> What you need to do: Copy the data below from the line containing "looks like 1800,psi" through the end of the data, with both ends included. Leave out the pictures.
------
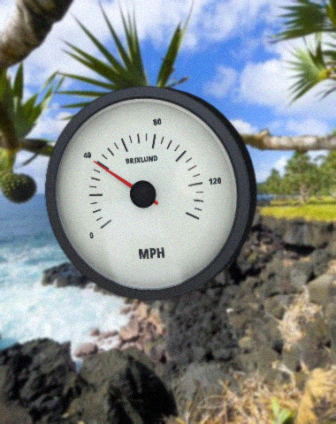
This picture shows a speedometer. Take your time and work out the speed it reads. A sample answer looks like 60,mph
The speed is 40,mph
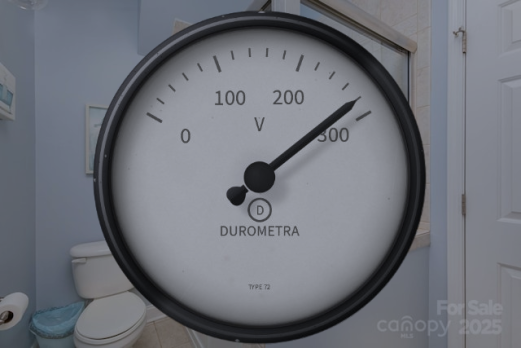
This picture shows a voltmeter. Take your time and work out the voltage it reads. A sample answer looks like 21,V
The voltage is 280,V
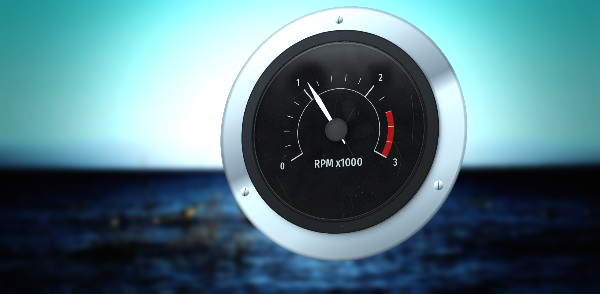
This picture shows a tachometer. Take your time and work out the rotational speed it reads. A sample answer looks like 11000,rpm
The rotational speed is 1100,rpm
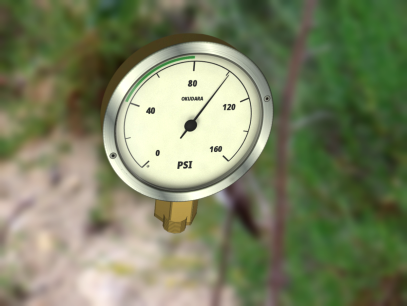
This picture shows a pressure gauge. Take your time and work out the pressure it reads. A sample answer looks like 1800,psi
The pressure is 100,psi
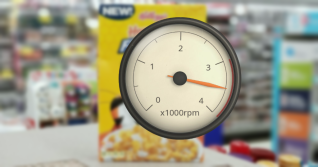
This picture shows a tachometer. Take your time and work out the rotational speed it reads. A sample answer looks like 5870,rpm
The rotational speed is 3500,rpm
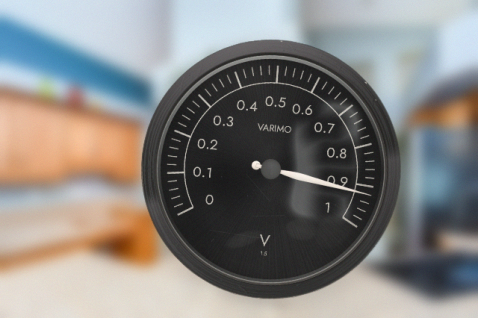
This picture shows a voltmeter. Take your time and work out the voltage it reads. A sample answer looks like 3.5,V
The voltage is 0.92,V
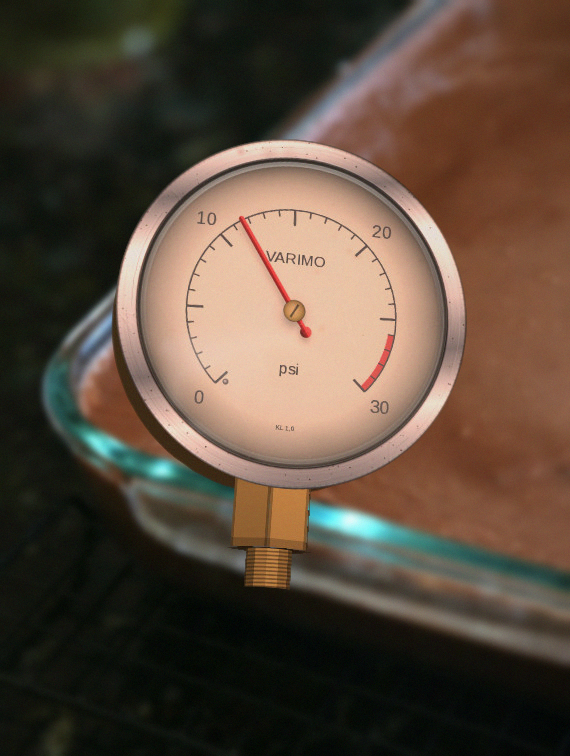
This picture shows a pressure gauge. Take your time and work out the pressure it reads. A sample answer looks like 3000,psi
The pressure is 11.5,psi
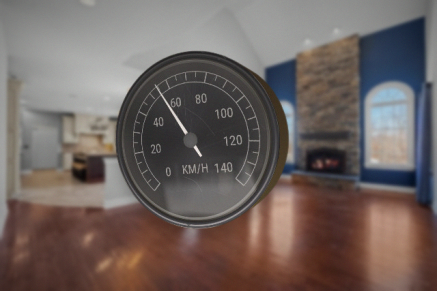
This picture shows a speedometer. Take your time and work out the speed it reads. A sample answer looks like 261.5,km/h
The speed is 55,km/h
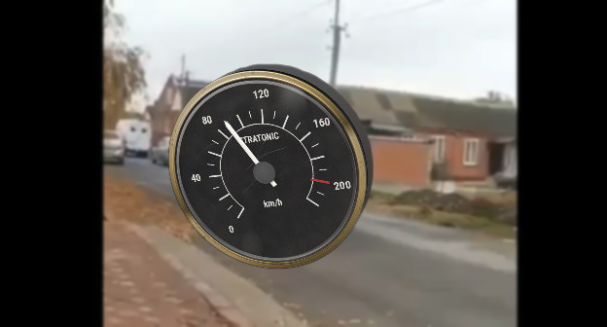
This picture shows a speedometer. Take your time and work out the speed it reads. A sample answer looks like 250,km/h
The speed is 90,km/h
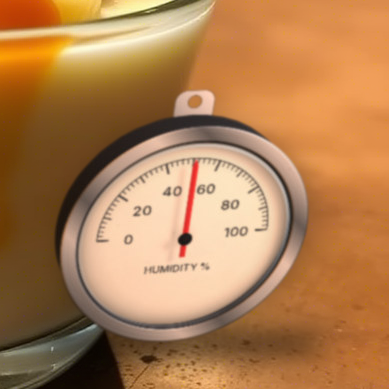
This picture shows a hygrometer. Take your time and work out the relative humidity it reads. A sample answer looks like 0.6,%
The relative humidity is 50,%
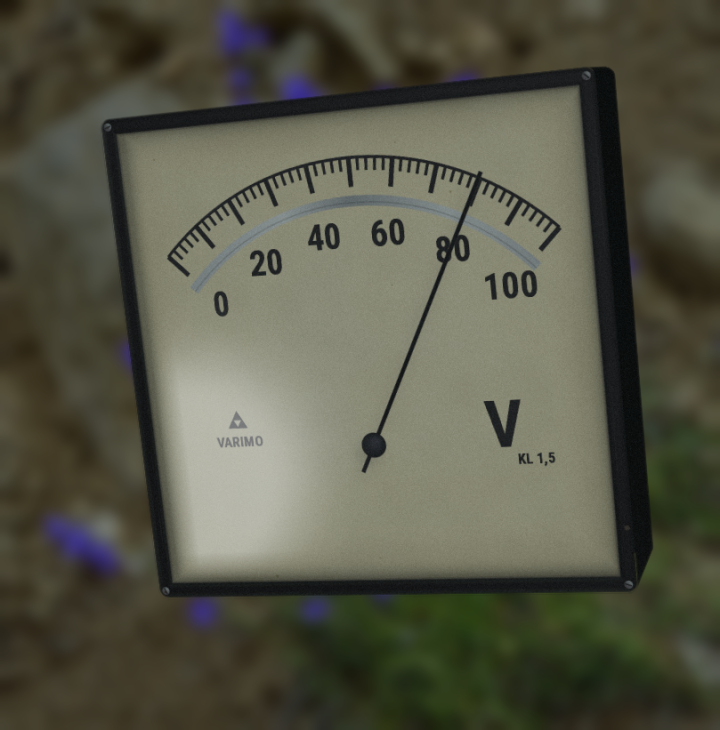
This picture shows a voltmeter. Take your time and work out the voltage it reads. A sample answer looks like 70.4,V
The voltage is 80,V
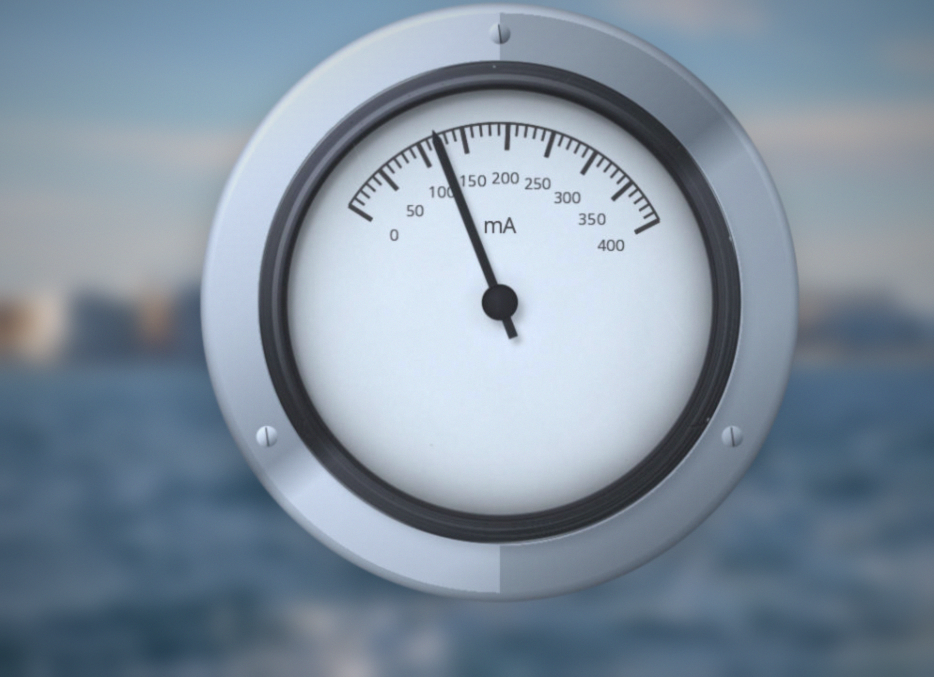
------
> Solution:
This picture shows a pressure gauge. Take your time and work out the pressure it reads. A sample answer looks like 1800,psi
The pressure is 100,psi
This picture shows a tachometer. Take your time and work out the rotational speed it reads. A sample answer looks like 5870,rpm
The rotational speed is 3500,rpm
This picture shows a voltmeter. Take your time and work out the voltage it reads. A sample answer looks like 3.5,V
The voltage is 0.92,V
This picture shows a pressure gauge. Take your time and work out the pressure it reads. A sample answer looks like 3000,psi
The pressure is 11.5,psi
This picture shows a speedometer. Take your time and work out the speed it reads. A sample answer looks like 261.5,km/h
The speed is 55,km/h
This picture shows a speedometer. Take your time and work out the speed it reads. A sample answer looks like 250,km/h
The speed is 90,km/h
This picture shows a hygrometer. Take your time and work out the relative humidity it reads. A sample answer looks like 0.6,%
The relative humidity is 50,%
This picture shows a voltmeter. Take your time and work out the voltage it reads. A sample answer looks like 70.4,V
The voltage is 80,V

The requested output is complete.